Rebobinage

Cet après-midi, Gaëlle regarde Le Lion, la Sorcière blanche et l'Armoire magique (2005), premier épisode de l'adaptation cinématographique du Monde de Narnia de C. S. Lewis. Un gâchis de pellicule : l'histoire, sorte de patchwork de tout ce que l'on peut trouver dans un univers de fantasy, est invraisemblable ; le jeu d'acteur, d'une très grande platitude. Comment ces quatre enfants/adolescents mous peuvent-ils devenir les élus de tout un royaume ? Ça n'a strictement aucun sens. La palme d'or revient aux deux garçons qui possèdent la volonté d'une moule d'élevage, le charisme de Jerry Lundegaard et qui n'arrivent même pas à tenir convenablement une épée. Une seule envie : que Jadis la Sorcière blanche, seul personnage plus ou moins crédible (mais aussi complètement psychopathe), gèle les quatre mioches et maintienne ce monde magique dans un hiver sans fin. Évidemment, ça ne se déroule pas de cette façon : ça finit bien. — Je rêve d'un Narnia où, contre toute attente, le mal triomphe, définitivement. Je rêve d'un Narnia tragique. L'univers du cinéma pour enfants manque cruellement de tragédie, de points de non-retour, de choix pleinement assumés, jusqu'au bout. Je rêve d'une fin triste et malsaine : le plan final du film serait constitué d'un lent travelling montrant les cachots où sont enfermés les présomptueux enfants, mourant à petit feu, de malnutrition, de maladie et de manque de soins. Quant à Aslan, le lion christique doué de parole, il serait bel et bien mort au cours du sacrifice auquel il a consenti, et non ridiculement ressuscité pour de fausses raisons (« Lorsqu'un innocent consentant est tué à la place d'un traître, la table de pierre se brise et la mort elle-même fait demi-tour »). — Mais je rêve, évidemment, car Narnia est un mauvais conte de fées chrétien où tout, y compris la mort, peut être racheté et « rebobiné », sans plus d'explications.

Ma mère se plaint parce qu'elle n'a pas « arrêté de courir aujourd'hui » pour faire un repas de Noël avec velouté, entrée, plat et dessert. « Pourquoi es-tu si énervée ? », demande Gaëlle. Je lui pose la même question un peu plus tard. « Je n'étais pas énervée, mais maintenant, je le suis ! », répond ma maman. Mais pourquoi diantre prépare-t-elle un tel repas si c'est pour être à ce point à cran ? Je me serais sans problème contenté d'une tartine, Gaëlle aussi. Ce que l'on mange à tel ou tel moment n'a pas énormément d'importance, et si c'est pour créer une ambiance délétère, à quoi bon ?

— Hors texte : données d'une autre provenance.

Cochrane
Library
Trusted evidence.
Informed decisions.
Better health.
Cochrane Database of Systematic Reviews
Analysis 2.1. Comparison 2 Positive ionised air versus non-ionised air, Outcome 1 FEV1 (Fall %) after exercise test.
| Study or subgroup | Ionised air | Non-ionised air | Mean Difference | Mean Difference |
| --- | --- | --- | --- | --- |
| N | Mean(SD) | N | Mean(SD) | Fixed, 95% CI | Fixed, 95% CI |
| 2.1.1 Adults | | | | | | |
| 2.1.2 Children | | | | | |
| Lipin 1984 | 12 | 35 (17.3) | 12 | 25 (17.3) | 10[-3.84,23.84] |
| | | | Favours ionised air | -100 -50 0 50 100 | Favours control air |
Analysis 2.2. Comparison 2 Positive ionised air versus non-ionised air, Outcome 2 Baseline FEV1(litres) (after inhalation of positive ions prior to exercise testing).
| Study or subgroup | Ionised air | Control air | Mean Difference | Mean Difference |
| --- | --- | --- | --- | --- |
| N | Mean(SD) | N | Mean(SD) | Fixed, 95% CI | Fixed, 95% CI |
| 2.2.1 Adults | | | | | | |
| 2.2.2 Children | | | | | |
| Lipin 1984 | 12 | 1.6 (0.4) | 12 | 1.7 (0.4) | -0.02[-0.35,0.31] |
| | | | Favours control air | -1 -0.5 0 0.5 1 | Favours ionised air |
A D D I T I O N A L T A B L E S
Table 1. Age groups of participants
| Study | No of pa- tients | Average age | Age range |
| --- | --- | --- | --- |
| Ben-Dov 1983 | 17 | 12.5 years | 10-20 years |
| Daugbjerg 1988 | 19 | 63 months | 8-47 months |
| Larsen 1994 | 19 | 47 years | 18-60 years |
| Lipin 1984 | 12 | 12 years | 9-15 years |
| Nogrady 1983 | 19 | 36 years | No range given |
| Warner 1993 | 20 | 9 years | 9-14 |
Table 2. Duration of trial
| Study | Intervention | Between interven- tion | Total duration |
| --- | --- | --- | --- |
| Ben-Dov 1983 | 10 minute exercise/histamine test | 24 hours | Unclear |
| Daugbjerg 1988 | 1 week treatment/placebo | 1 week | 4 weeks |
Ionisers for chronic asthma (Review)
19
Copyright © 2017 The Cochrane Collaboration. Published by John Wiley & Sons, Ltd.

Le soir, Gaëlle regarde Harry Potter et le Prisonnier d'Azkaban (2004), troisième épisode de la célèbre saga. C'est tout de même d'une autre trempe que Narnia. En tout cas, je ne me dis pas à tout moment : « Bon sang, que c'est neuneu ! » Enfant, j'aurais sans doute adoré. — Il y a de très bonnes idées dans cette histoire, et notamment cette partie où Harry et Hermione voyagent dans le passé, existant en double exemplaire jusqu'au moment où la première version d'eux-mêmes disparaît de la ligne du temps principale pour revenir dans le temps, bouclant la boucle. On peut ainsi observer le même événement deux fois, de deux points de vue différents, le premier étant celui de la paire Harry/Hermione no 1, le second celui de la paire no 2. Certains événements vécus par la première paire (le cri de loup dans la nuit, l'inconnu lançant un puissant sort depuis l'autre rive...) sont expliqués a posteriori, grâce au deuxième point de vue. L'ensemble se tient, sans paradoxe. C'est évidemment moins compliqué et moins subtil que Primer de Shane Carruth, mais c'est tout de même très bien construit.